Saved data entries
□ □ □ □ □ □ □

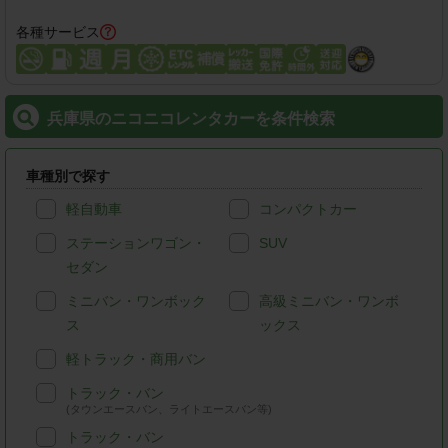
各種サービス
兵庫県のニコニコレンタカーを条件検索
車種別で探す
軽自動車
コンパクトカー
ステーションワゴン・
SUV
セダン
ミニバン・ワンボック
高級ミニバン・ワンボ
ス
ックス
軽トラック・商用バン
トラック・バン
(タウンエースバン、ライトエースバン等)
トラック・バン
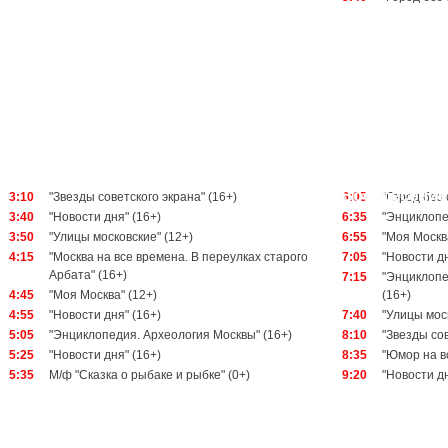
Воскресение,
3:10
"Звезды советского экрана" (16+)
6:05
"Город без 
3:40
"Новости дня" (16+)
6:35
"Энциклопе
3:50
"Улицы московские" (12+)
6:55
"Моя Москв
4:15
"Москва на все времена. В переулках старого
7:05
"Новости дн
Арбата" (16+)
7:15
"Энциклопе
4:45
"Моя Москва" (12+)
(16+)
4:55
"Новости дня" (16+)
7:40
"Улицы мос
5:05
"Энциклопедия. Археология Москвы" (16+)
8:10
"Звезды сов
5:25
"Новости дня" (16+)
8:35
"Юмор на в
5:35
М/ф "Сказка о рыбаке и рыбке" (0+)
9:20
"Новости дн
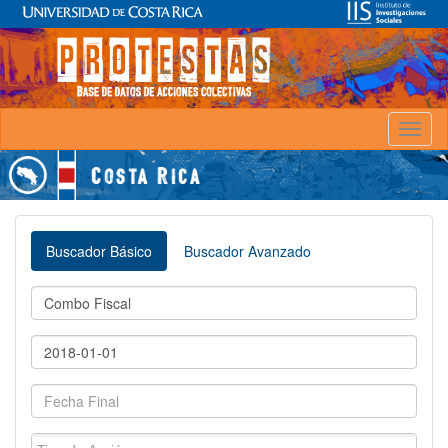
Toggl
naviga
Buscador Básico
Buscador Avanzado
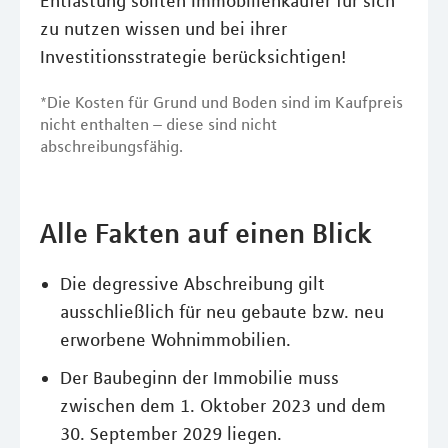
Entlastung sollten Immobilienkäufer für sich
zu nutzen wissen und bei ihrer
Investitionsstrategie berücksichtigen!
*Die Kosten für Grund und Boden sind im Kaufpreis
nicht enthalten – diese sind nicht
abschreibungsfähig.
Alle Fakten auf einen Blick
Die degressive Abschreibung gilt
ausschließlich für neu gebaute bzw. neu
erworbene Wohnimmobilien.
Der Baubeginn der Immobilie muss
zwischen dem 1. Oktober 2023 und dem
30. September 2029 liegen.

□ □ □ □ □ □ □

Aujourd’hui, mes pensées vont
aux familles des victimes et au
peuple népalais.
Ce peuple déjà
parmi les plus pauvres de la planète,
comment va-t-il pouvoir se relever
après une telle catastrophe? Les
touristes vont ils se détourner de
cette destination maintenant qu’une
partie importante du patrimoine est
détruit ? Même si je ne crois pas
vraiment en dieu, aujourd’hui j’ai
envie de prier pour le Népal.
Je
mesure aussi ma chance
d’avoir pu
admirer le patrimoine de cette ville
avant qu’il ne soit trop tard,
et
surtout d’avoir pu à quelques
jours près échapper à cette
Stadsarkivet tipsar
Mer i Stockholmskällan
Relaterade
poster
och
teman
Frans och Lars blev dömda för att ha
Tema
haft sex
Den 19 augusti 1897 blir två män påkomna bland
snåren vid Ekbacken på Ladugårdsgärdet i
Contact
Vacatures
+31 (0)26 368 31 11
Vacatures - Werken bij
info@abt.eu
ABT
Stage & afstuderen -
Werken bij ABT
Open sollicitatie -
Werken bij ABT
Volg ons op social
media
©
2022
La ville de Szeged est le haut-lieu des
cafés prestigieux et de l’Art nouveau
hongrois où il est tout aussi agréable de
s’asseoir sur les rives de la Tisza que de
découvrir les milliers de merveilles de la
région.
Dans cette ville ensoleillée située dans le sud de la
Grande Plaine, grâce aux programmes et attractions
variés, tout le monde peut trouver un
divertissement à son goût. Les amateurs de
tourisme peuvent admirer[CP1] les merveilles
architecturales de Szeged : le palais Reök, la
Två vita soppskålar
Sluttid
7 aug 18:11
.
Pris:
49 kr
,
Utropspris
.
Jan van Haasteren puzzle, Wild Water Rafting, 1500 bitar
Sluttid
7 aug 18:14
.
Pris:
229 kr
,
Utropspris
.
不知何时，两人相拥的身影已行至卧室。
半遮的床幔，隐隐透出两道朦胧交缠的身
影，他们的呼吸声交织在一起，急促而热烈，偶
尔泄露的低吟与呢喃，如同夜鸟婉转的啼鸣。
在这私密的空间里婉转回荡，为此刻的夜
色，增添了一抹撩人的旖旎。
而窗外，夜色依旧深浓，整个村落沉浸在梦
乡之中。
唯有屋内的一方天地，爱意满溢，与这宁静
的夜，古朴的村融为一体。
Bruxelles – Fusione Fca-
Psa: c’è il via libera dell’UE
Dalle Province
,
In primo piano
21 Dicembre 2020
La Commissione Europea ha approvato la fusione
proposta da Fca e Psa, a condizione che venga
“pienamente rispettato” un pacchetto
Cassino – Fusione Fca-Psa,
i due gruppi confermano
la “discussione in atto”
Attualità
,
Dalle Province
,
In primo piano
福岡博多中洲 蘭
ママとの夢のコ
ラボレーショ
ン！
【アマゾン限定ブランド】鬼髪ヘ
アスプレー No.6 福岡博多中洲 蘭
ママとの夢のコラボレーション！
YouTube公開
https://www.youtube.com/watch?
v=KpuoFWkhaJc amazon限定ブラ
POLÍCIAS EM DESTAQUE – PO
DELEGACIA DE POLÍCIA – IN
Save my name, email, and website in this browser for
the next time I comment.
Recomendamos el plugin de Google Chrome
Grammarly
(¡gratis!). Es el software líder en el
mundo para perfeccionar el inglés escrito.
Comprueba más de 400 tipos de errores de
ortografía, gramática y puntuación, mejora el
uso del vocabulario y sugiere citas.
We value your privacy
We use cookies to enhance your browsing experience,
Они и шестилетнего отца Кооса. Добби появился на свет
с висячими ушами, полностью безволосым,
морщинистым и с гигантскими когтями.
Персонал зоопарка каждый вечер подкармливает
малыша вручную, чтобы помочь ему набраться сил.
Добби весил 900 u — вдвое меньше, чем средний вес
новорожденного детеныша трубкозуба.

□ □ □ □ □ □ □

— What is expected —
Quote the stretch of the material from the line containing "Aujourd’hui, mes pensées vont" through the line containing "touristes vont ils se détourner de", keeping each line as it stands.

— Answer box —
Aujourd’hui, mes pensées vont
aux familles des victimes et au
peuple népalais.
Ce peuple déjà
parmi les plus pauvres de la planète,
comment va-t-il pouvoir se relever
après une telle catastrophe? Les
touristes vont ils se détourner de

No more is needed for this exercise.